My friends aren’t alone in their reluctance to fork over a wad of cash for a scope. Hunters often consider price above all else, and as a rule they are most likely to skimp on optics and ammo. But lucky for them, Leupold now offers the VX-Freedom line that provides many of the same benefits as its more expensive scopes for substantially less money. The MSRPs for the American-made VX-Freedom scopes range from $234.99 to $389.99, and you’ll find some models at dealers for less than $200.
The VX-Freedom line is diverse in that it includes 14 variable-power models with four magnification ranges, five objective diameters and six reticles. All have 1-inch maintubes, which keeps size and weight reasonable. They run from 1.5X-4X-20mm to 4X-12X-40mm; the standby 3X-9X is available with a 33mm, 40mm or 50mm objective. There are two rimfire-specific models with a parallax-free setting of 60 yards, as well as a 3X-9X-33mm with what Leupold calls Extended Focal Range to adjust for parallax at even closer distances. Other models include a scout scope with extended eye relief and a muzzleloader-specific version with a ballistic-compensating reticle. Versions of the 1.5X-4X-20mm and 3X-9X-40mm have uncapped elevation turrets; two come with miliradian-scaled dials, and two are set up for Leupold’s Custom Dial System (CDS). The user provides ballistic data for a specific load and gun, and Leupold creates a CDS dial engraved with range markings that correspond to the given bullet’s trajectory.

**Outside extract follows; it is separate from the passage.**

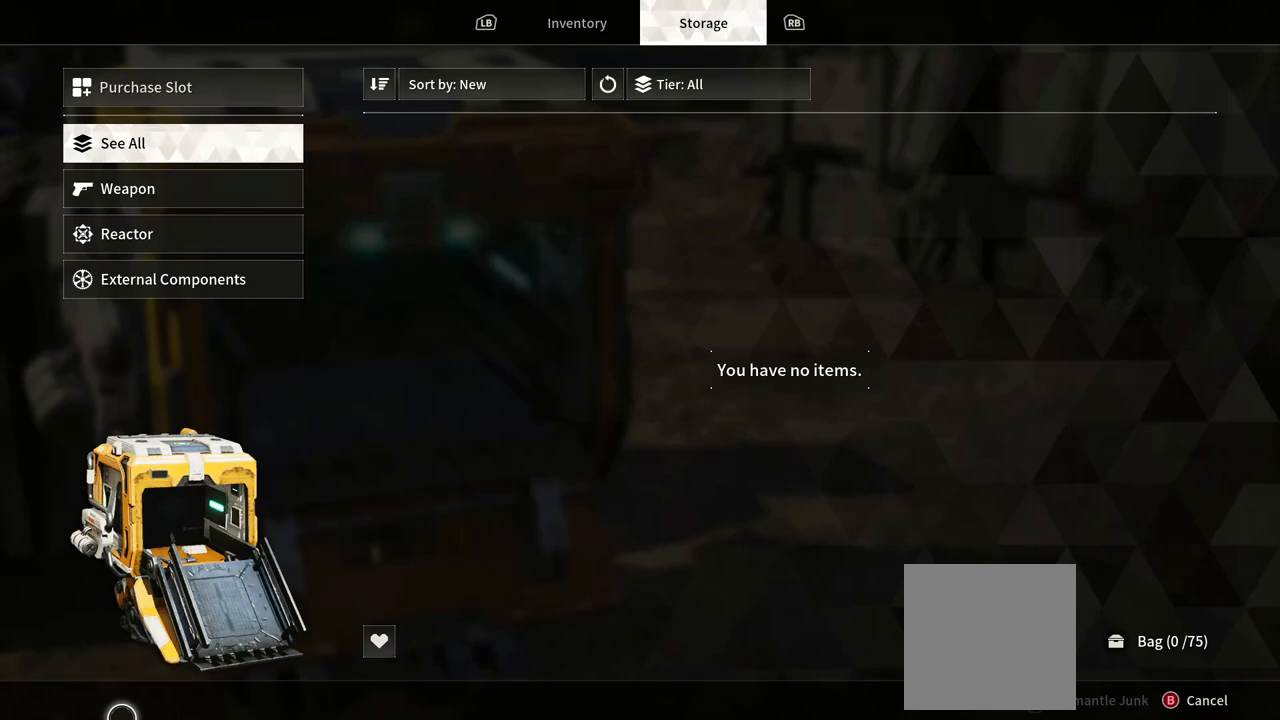
{"dt_ms": 500, "buttons": [], "left_stick": "up-left", "right_stick": "center", "events": [[100, "left_stick", "down"], [200, "left_stick", "down-left"], [367, "left_stick", "left"], [483, "left_stick", "up-left"]]}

Exposed turrets that are designed for repeated dialing prove Leupold has a lot of confidence in the VX-Freedom line’s adjustment system to track precisely and return to zero. Including a coupon for a free custom dial with the 3X-9X-40mm CDS model speaks to the company’s commitment to providing value. I tested a 1.5X-4X-20mm on a .50-caliber muzzleloader, a 3X-9X-40mm on a 7mm-08 Rem. and a 2X-7X-33mm Rimfire on a .22 LR, and all three scopes made elevation and windage adjustments according to their turrets’ .25-MOA markings.

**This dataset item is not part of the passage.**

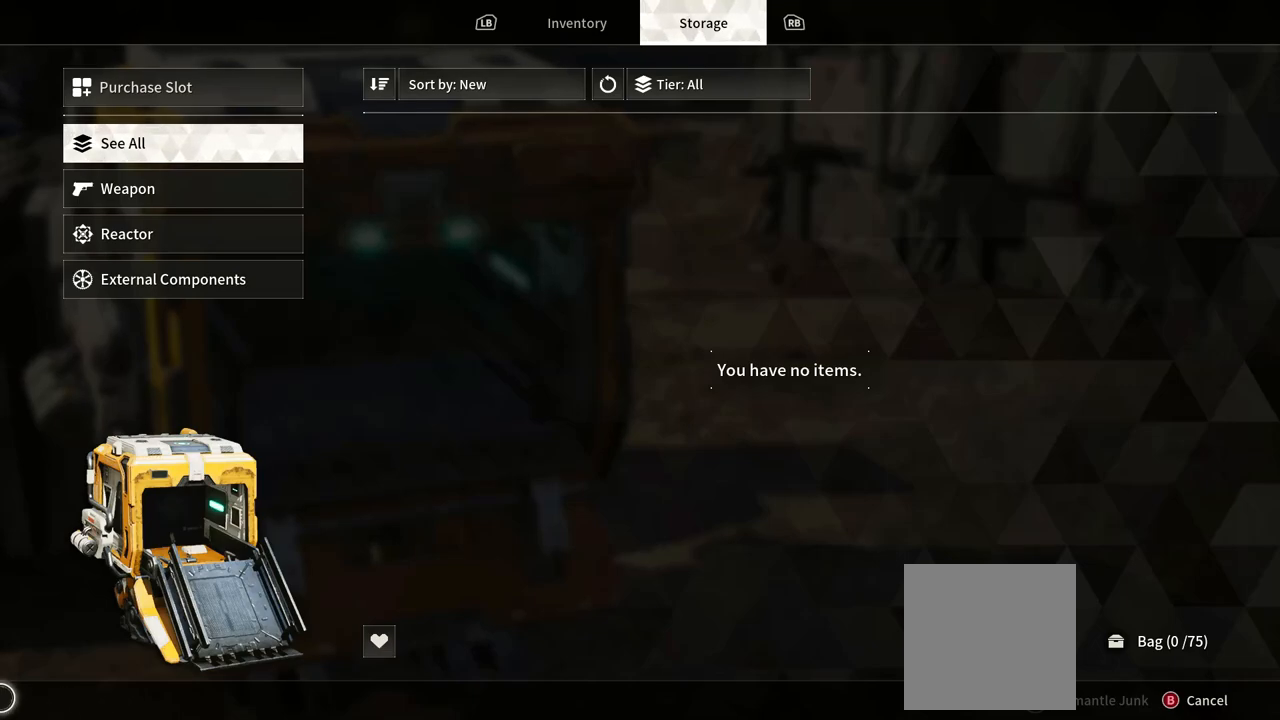
{"dt_ms": 500, "buttons": [], "left_stick": "up", "right_stick": "center", "events": [[33, "left_stick", "up"]]}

The VX-Freedom scopes’ maintubes are made from 6061-T6 aluminum alloy, just like Leupold’s scopes that retail for more than $2,000. They are waterproof and fogproof. Leupold subjects the VX-Freedom line to the same durability testing it uses for all its scopes, and each VX-Freedom model comes with a lifetime guarantee.
All VX-Freedom riflescopes have Leupold’s Twilight Light Management System, which combines various lens coatings and design elements to maximize low-light imaging and limit distracting glare. The company uses a similar, though slightly better Twilight Max, system on its higher priced scopes. I compared a 3X-9X-40mm VX-Freedom with a 3.5X-10X-40mm VX-3i, which has Twilight Max, and could see only a slight difference in contrast and resolution during the first and last 10 minutes of light. I’m talking details here, like patterns of bark on oak trees. You should have no problem finding the sweet spot on a buck when he steps out at sundown if you’re looking through a VX-Freedom.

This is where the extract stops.